#### DATA RECORDS ####
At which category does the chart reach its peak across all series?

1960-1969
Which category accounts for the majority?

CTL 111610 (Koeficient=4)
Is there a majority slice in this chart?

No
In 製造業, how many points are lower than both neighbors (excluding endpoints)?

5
####
#### DATA RECORDS ####
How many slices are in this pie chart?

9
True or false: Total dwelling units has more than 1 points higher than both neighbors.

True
####
#### DATA RECORDS ####
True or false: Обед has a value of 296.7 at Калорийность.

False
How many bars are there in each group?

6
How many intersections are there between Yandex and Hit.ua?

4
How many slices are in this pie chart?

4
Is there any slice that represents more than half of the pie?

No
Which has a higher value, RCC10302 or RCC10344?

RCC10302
####
INSTRUCTION – Locate each line in the data above that contains the string "both", and copy those lines.

REPLY TO THE TASK –
In 製造業, how many points are lower than both neighbors (excluding endpoints)?
True or false: Total dwelling units has more than 1 points higher than both neighbors.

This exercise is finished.